Pointing to the fact-free investigation into alleged Russian interference in the 2016 US presidential election, Politico stresses that the Kremlin is "using the same playbook against other pillars of American society, foremost among them the military."
Speaking to the news site, Philip Breedlove, the Obama-era NATO Supreme Allied Commander who called Russia an 'existential threat to the West,' warned about a 'concerted Kremlin influence campaign' by Russian online trolls to influence and manipulate card-carrying Republicans, servicemen and veterans. "People popping up on veterans' sites and singing the praises of Putin, you can guarantee those are trolls and part of the army that's sitting over there attacking us every day," Breedlove said.
Ultimately, Politico cautioned that Russia's efforts have "the potential to blunt the military's ability and weaken its resolve to counter future Russian military aggression."
"A society can be controlled with the help of meanings, while a society without meanings can be managed rather effectively and efficiently. Today, the US Army acts on the basis of concepts which are based in lies or misinformation. Therefore, [military leaders] are afraid that the so-called 'Russian propaganda' might influence decision-making, or serve as a demotivator for the US Army," Korovin explained.
According to the observer, US strategists, fully aware of the weak spots in their ideological constructs. The Pentagon, he said, sees and understands the dangers that lie in their servicemen finding alternative (but not false) sources of information and meaning –outside those created by US propaganda. Doing so, they "may completely reorient themselves toward a different system of values, finding them in Russian media, in the Russian 'informational machine', and [thus] changing their priorities and their views."
For his part, military observer and RIA Novosti contributor Alexander Khrolenko wrote that the biggest problem for the morale of the US military wasn't Russian hackers or 'Facebook-based agents of influence,' but decades of the Pentagon using its troops to invade or topple governments in small, poor countries.
It was natural, the journalist noted, that attacks against undesirable governments in third world governments, together with policing operations to preserve US hegemony would cause the military to lose both its professional skills and its morale.
Furthermore, commenting on Secretary of Defense James Mattis' remarks about Russia and China posing a challenge to US geopolitical and military dominance, Khrolenko wrote that here too, "the ideological failure was obvious."
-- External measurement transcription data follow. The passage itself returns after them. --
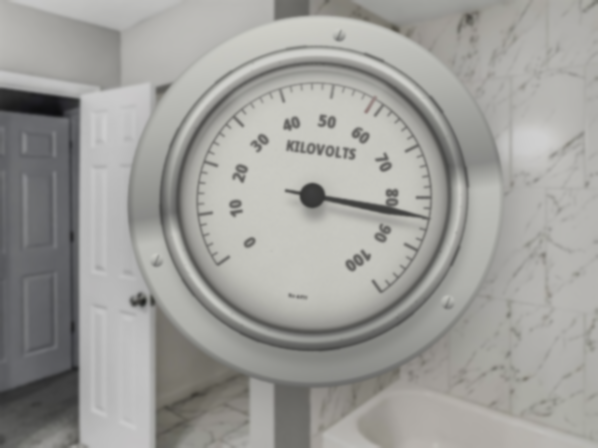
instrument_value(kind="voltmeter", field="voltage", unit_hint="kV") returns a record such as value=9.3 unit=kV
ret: value=84 unit=kV
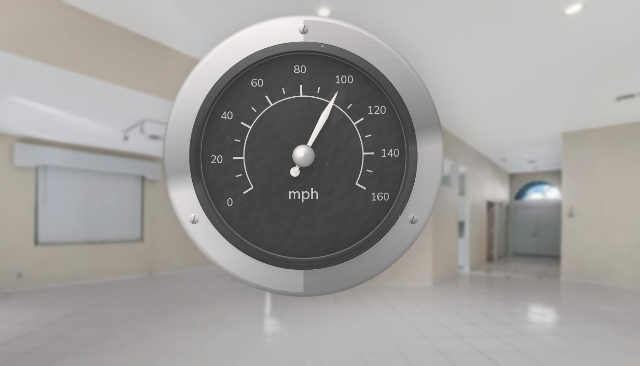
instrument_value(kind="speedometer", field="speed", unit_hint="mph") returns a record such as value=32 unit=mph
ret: value=100 unit=mph
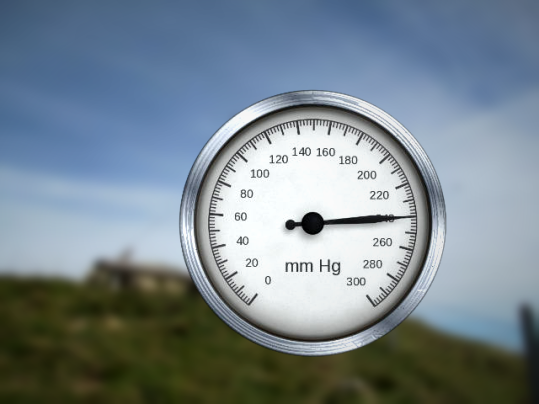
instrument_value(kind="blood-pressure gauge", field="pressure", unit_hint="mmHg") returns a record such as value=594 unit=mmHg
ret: value=240 unit=mmHg
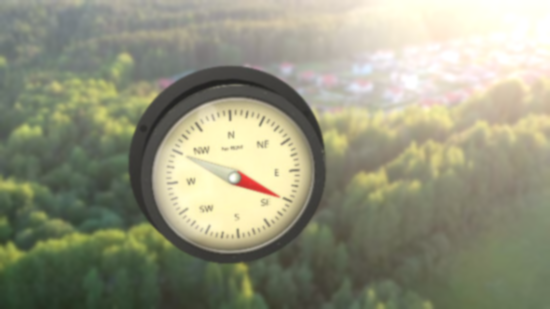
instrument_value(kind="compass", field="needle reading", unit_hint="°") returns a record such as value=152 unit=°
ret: value=120 unit=°
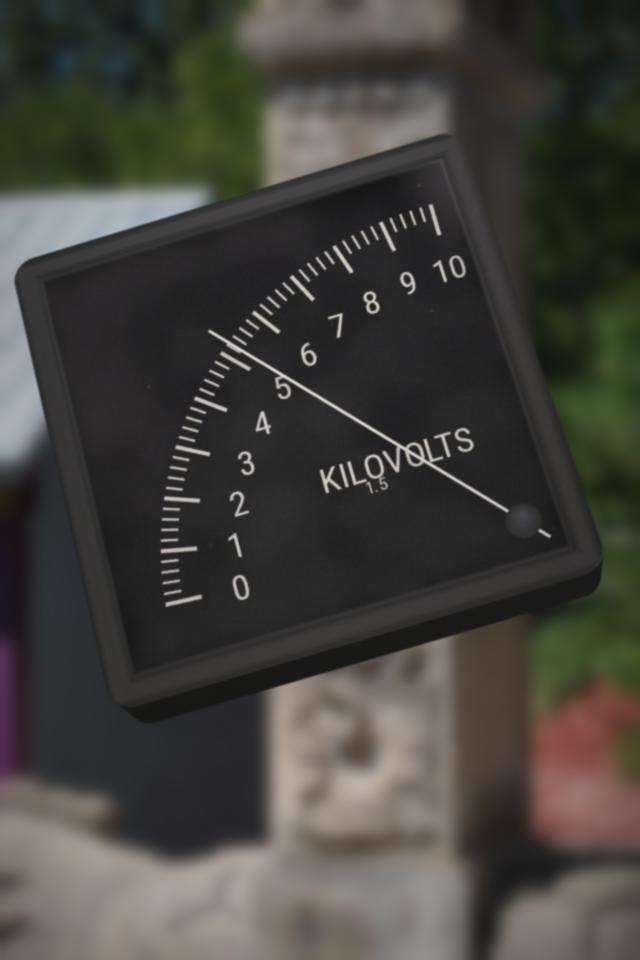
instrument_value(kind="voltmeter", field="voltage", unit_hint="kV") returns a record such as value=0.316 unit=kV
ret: value=5.2 unit=kV
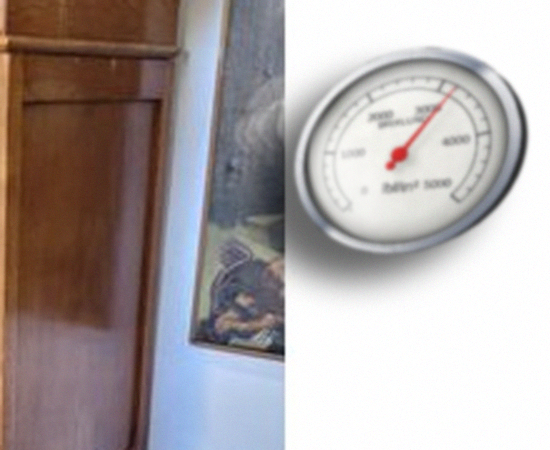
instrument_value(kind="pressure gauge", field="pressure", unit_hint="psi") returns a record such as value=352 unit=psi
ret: value=3200 unit=psi
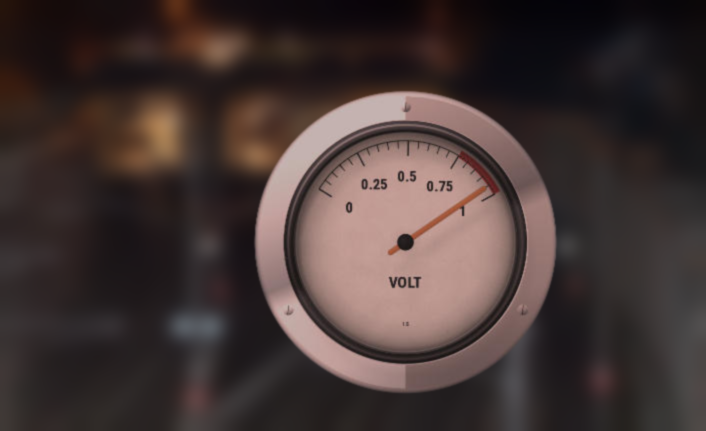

According to Khrolenko, this isn't enough. "I don't believe that there are many people in the US who are willing to give their lives for 'the freedom of navigation'," the journalist wrote. "If the head of the Pentagon truly believes that Putin has decided to make Russia a 'strategic rival' to the United States, and that this creates military threats, he needs to present more weighty arguments. And if Mattis is just acting shocked by the low combat readiness of his army for the sake of additional billions of dollars of funding, it means he has already been defeated. Because military valor is not something that can be bought for money."